The rights of mezzanine lenders have, in fact, improved in recent years because of such incidents. Annette Kurdian, banking and finance partner at Linklaters, the law firm, in London, says that most agreements between creditors that regulate junior debt these days include “some form of value protection mechanism” that prevents junior debt holders from losing out.

For example, the senior lenders selling the business might be forced either to conduct a competitive auction or to obtain a fair value opinion to ensure that the business is sold at a level that maximises recovery rates for both junior and senior creditors.

She adds that although a restructuring can also be implemented through a statutory “cram-down procedure” which requires the junior creditors to write off all or part of their debt, in most European jurisdictions any such proposal would currently require the consent of the junior creditors in some form.

But such safeguards may not last forever. Kurdian adds that in November 2016 the European Commission published a draft directive on restructuring frameworks, which requires each member state to have a statutory restructuring procedure to enable “cross-class cram-downs”.
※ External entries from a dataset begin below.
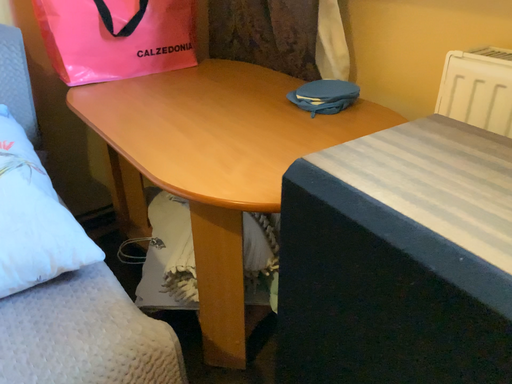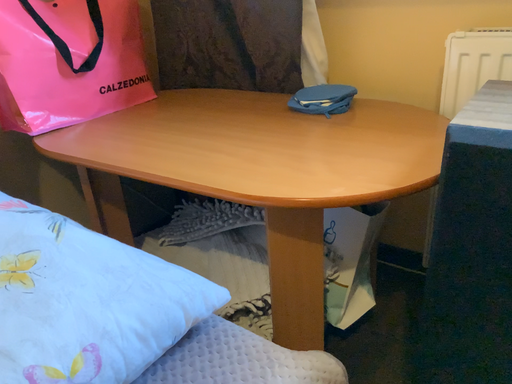
Question: Which way did the camera rotate in the video?

Choices:
 (A) rotated downward
 (B) rotated upward

Answer: (B)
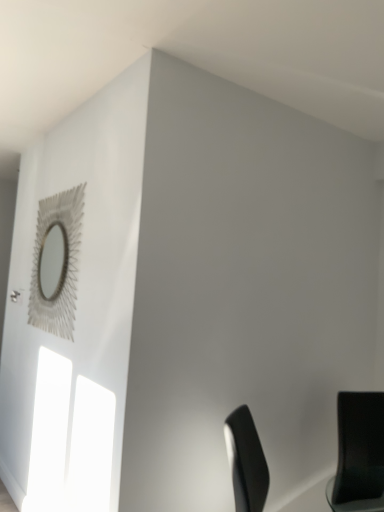
Question: Is point (354, 501) positioned closer to the camera than point (56, 297)?

Choices:
 (A) closer
 (B) farther

Answer: (A)

Question: Is black matte chair at lower right in front of or behind metallic silver mirror at upper left in the image?

Choices:
 (A) behind
 (B) front

Answer: (B)

Question: From their relative heights in the image, would you say black matte chair at lower right is taller or shorter than metallic silver mirror at upper left?

Choices:
 (A) short
 (B) tall

Answer: (A)

Question: Is metallic silver mirror at upper left situated inside black matte chair at lower right or outside?

Choices:
 (A) inside
 (B) outside

Answer: (B)

Question: Considering their positions, is metallic silver mirror at upper left located in front of or behind black matte chair at lower right?

Choices:
 (A) front
 (B) behind

Answer: (B)

Question: In terms of size, does metallic silver mirror at upper left appear bigger or smaller than black matte chair at lower right?

Choices:
 (A) small
 (B) big

Answer: (A)

Question: From the image's perspective, relative to black matte chair at lower right, is metallic silver mirror at upper left above or below?

Choices:
 (A) below
 (B) above

Answer: (B)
This may sound like a wrestling move, but it means that junior creditors’ objections to cram-downs could be overruled. The directive would still prevent the more egregious cases of the past where mezzanine lenders were frozen out – junior creditors could, for example, only be crammed down without their consent if they received under the plan at least what they would have received on a liquidation.

But it still might make for some sleepless nights for mezzanine lenders.